No primeiro concerto do ciclo, dois nonetos apresentarão obras de Louis Spohr e Josef Rheinberger. Ainda sem a presença do público, a apresentação foi pré-gravada na Sala Cecília Meireles e será veiculado nas páginas da OSB no Facebook e no Youtube.

“Em formações que reúnem sempre um músico por instrumento, cada um terá a oportunidade de se apresentar na posição de solista dentro de grupos de câmara. Estamos explorando as diversas possibilidades técnicas e artísticas de cada instrumento, em várias formações camerísticas”, explica o Coordenador Artístico da OSB, Nikolay Sapoundjiev.

O grupo formado por Nikolay Sapoundjiev (violino), Victor Botene (viola), Paulo Santoro (violoncelo), Alexandre Brasil (contrabaixo), Tiago Meira (flauta), Juliana Bravim (oboé), Thiago Tavares (Clarinete), Paulo Andrade (fagote) e Josué Soares (trompa) interpreta a primeira obra do programa. O “Noneto, Op.31”, do alemão Louis Spohr, é composto por quatro movimentos e foi escrito em 1813.

Embora escrito em grande escala (Spohr o chamou de “Grande Nonetto”), não há uma introdução. Começa imediatamente com um Allegro, cujo tema principal é apresentado pelo violino e repetido pelos sopros. Considerada uma obra-prima, é apontada como uma das melhores peças de música de câmara que ele escreveu. Louis Spohr foi um dos principais músicos do século XIX. Renomado violinista de concerto e um importante professor, compositor e maestro, foi um dos primeiros a usar a batuta e o inventor da “queixeira” para violinos.

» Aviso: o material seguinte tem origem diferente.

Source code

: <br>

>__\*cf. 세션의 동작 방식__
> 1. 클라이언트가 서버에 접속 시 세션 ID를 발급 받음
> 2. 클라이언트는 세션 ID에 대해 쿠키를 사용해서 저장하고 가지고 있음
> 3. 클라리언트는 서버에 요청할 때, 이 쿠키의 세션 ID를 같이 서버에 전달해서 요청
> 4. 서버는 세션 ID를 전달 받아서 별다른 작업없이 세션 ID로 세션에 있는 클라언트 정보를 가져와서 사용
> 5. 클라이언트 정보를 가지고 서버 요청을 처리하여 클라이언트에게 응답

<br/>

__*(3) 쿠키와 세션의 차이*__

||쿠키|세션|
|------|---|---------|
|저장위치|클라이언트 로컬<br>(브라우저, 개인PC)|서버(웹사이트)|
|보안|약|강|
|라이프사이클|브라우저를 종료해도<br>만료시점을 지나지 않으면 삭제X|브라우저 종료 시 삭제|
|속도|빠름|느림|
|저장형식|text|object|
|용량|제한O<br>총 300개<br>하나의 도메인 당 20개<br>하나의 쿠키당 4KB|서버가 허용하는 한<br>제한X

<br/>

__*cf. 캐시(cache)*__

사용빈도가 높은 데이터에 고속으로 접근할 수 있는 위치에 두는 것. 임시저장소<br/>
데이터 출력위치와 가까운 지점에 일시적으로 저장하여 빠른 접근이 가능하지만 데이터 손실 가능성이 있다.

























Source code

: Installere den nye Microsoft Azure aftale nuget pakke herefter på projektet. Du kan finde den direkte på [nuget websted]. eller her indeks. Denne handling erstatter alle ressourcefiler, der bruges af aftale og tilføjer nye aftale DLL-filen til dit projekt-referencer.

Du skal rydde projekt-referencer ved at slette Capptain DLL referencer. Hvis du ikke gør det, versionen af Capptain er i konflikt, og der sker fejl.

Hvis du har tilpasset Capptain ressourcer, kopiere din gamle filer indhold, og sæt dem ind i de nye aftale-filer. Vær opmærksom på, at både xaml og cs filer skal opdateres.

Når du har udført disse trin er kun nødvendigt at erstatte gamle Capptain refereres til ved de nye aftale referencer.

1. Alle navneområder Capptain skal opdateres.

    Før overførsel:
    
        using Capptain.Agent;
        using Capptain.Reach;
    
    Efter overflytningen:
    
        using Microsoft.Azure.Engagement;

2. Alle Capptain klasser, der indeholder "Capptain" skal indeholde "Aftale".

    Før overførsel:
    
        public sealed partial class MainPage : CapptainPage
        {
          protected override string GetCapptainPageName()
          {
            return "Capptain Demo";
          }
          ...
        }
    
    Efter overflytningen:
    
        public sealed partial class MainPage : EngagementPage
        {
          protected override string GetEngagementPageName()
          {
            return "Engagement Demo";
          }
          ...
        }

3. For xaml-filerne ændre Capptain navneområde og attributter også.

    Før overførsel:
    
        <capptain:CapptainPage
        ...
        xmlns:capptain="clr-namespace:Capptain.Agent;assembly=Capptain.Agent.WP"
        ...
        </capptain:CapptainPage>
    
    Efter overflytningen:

Para interpretar a segunda peça do programa, o “Noneto, Op. 139”, de Josef Rheinberger, Mauro Rufino e Lisiane de los Santos assumem as posições do violino e violoncelo, respectivamente, e se juntam ao grupo. Considerada uma das melhores composições para a formação de noneto, a peça também possui quatro movimentos. O primeiro movimento Allegro, com os sopros, soa bastante “beethoviano”; o Minuetto Andantino é melódico e atraente; o Adagio molto, amplo e lúdico; e o Finale Allegro com melodias animadas.

Josef Gabriel Rheinberger, compositor e professor alemão cujas sonatas de órgão estão entre as melhores obras do século XIX para esse instrumento, é lembrado, principalmente, como o mais talentoso escritor de fugas depois de Johann Sebastian Bach.